__WORK TASK 1__. Rewrite the essay on seeing the big picture, everything from "Similarly, we become" down to "or those acts.", putting "everyday" in place of "day to day".
__WORK TASK 2__. Extend the essay on seeing the big picture by writing what comes after its last sentence.

__PASSAGE__.
━━━━━━━━
The Acts of the Moment Are Created By the Eternal Soul

There is a proverb about not being able to see the forest for the trees. The focus on the individual details makes us lose sight of the “big picture”, the sense or significance, the perspective. Impressionist painters such as Vincent Van Gogh conveyed this sense through their artistic efforts. Up close, their paintings overwhelm one with the incredible number of brush strokes, texture, and color. There is however a “tipping point” as one backs away from the canvas where one suddenly switches from the “detail view” to the “gestalt”, the idea being conveyed, and suddenly the “big picture” takes over and the brush strokes are seen for what they are, the technique or the “facts” by which a larger significance is expressed.

Similarly, we become so involved in and overwhelmed by the detailed acts of our day to day lives that we tend not to recognize the “big picture”, the significance of those lives or those acts.
━━━━━━━━
__SOURCE DATA__.
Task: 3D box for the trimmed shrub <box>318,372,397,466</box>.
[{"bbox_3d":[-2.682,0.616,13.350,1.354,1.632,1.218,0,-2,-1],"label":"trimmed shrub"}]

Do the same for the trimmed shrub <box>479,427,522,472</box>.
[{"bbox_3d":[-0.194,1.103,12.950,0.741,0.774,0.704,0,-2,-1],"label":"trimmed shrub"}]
━━━━━━━━
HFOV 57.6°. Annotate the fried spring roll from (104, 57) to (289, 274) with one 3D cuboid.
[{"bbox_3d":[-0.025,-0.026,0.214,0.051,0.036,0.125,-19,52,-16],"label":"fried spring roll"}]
━━━━━━━━
__TASK RESPONSE 1__.
Similarly, we become so involved in and overwhelmed by the detailed acts of our everyday lives that we tend not to recognize the “big picture”, the significance of those lives or those acts.

__TASK RESPONSE 2__.
Sri Aurobindo discusses this situation with a very insightful view about the relationship between the day to day details and the soul’s meaning in creating and carrying out those details: “To understand one must cease to dwell exclusively on the act and will of the moment and its immediate consequences. Our present will and personality are bound by many things, by our physical and vital heredity, by a past creation of our mental nature, environmental forces, by limitation, by ignorance. But our soul behind is greater and older than our present personality. The soul is not the result of our heredity, but has prepared by its own action and affinities this heredity. It has drawn around it these environmental forces by past karma and consequence. It has created in other lives the mental nature of which now it makes use.”

Just as we undergo a transformation in our view of life when we understand that the sun does not revolve around the earth, but the earth around the sun; and that the entire solar system is part of an enormous Milky Way Galaxy which is a part of a larger universe, we can begin to understand the soul’s action and the true meaning of the details of our day to day lives when we take a different standpoint outside the focus on each of the details and begin to view the “big picture”.

Modern psychologists point out that there are essentially two hemispheres to the human brain. Left brain activity tends to be fixated on details, analysis and “the trees” of our lives; while right brain activity looks at the “gestalt”, the “big picture”, “the forest” if you will. Both of these perspectives are valuable, but they must be integrated in order to give a true sense and meaning to what we experience.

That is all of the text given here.